WHAT THE TASK REQUIRES: Filter this data down to the lines that hold "Left", and copy them.

EXERCISE MATERIAL:
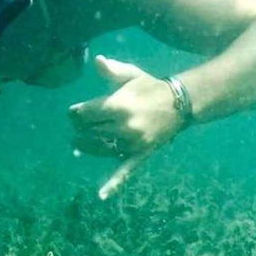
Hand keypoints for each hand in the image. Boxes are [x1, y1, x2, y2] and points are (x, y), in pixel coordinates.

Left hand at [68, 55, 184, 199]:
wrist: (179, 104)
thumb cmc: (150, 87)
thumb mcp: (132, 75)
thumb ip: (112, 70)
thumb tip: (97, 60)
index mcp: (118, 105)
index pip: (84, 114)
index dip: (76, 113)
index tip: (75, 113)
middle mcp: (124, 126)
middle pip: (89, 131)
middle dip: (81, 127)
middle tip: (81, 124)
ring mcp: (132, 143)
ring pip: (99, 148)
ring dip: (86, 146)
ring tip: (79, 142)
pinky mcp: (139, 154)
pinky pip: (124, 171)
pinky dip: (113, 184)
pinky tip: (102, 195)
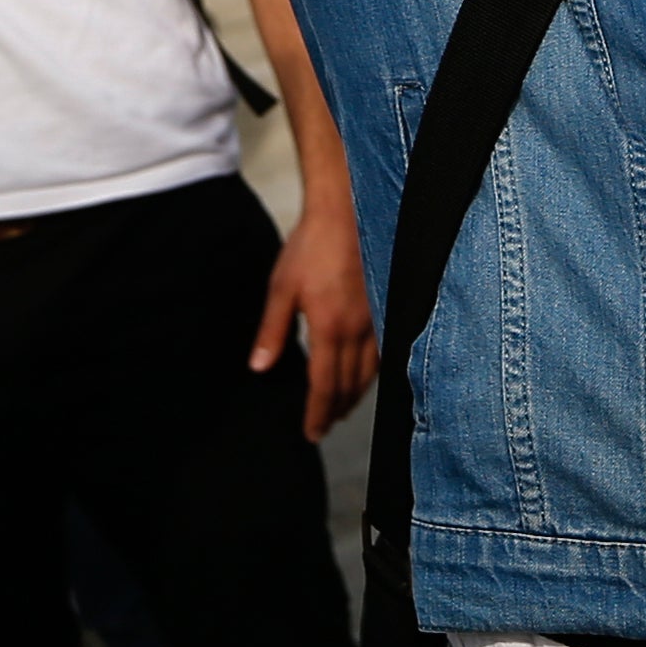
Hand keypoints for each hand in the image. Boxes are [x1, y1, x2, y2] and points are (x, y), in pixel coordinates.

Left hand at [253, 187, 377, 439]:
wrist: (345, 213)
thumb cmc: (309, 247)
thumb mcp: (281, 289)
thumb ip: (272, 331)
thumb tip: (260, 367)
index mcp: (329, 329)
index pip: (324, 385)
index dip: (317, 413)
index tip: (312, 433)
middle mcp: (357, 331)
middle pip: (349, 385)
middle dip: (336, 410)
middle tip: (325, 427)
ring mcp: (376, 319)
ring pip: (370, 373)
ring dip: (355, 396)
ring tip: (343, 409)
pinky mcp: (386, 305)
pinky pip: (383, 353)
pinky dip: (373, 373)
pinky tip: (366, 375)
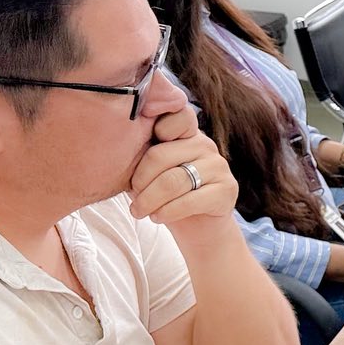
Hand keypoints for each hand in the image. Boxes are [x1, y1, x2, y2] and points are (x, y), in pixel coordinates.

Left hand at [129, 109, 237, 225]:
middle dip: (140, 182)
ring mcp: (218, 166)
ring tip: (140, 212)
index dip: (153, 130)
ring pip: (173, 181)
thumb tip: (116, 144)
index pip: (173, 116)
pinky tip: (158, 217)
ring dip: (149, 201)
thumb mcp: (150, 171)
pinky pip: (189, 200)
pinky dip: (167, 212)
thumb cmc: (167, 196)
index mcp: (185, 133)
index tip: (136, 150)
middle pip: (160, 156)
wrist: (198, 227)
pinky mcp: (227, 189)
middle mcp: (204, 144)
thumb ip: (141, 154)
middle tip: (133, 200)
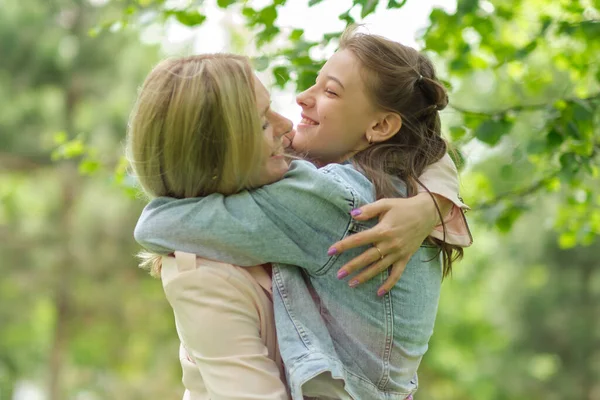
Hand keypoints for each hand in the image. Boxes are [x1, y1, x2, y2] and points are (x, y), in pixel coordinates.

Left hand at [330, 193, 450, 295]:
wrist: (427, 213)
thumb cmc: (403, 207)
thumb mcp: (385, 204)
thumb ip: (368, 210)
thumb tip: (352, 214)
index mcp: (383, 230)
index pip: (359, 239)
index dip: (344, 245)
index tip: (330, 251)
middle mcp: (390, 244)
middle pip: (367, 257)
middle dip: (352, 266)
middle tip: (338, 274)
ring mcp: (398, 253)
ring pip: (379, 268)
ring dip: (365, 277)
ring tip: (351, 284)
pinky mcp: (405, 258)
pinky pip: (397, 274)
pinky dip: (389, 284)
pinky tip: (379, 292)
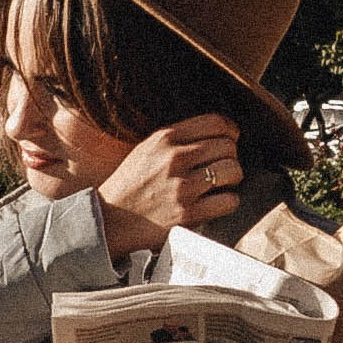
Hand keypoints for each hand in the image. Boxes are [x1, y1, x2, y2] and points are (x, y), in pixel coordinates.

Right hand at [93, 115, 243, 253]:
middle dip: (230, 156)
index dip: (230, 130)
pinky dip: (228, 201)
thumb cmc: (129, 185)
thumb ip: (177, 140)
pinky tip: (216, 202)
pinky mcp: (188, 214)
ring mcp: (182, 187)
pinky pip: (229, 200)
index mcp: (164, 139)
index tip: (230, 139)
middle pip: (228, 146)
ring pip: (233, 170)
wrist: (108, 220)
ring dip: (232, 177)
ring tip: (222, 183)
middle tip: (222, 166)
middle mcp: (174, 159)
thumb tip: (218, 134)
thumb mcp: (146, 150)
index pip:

...

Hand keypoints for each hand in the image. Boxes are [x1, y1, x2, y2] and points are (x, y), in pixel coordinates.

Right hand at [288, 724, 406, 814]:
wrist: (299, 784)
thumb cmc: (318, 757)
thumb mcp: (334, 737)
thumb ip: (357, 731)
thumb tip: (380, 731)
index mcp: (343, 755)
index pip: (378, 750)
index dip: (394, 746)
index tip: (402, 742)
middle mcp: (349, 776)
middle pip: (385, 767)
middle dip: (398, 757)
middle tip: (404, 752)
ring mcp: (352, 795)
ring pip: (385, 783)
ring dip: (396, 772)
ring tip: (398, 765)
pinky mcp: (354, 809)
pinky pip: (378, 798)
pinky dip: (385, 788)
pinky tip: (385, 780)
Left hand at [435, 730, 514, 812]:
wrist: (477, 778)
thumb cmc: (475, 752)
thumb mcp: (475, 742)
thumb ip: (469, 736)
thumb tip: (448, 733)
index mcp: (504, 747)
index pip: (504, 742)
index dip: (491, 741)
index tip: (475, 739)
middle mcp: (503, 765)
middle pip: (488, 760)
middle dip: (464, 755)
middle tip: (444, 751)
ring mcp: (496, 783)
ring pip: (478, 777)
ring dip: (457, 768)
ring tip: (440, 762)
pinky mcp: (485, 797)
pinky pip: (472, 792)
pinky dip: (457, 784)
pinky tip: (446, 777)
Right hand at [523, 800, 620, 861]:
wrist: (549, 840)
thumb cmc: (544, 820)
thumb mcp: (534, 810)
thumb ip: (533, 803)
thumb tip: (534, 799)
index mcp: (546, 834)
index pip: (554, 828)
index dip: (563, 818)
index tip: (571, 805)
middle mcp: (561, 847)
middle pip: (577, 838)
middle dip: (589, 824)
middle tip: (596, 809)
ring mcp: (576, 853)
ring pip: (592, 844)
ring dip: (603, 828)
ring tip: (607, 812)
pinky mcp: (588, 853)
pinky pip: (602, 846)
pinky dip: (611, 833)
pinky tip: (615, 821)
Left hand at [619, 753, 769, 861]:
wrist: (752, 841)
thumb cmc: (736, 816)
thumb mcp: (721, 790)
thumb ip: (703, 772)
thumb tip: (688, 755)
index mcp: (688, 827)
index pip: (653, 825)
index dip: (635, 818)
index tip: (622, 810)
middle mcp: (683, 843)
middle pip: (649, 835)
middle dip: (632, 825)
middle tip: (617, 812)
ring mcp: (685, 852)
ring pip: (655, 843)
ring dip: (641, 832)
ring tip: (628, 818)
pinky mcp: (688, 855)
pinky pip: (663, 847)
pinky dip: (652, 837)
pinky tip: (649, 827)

COMPLETED TASK:
Left hand at [68, 55, 184, 199]:
Left hand at [253, 187, 377, 439]:
Left hand at [129, 109, 237, 225]:
Left hand at [330, 193, 450, 295]:
Left hand at [435, 730, 514, 812]:
Left hand at [619, 753, 769, 861]:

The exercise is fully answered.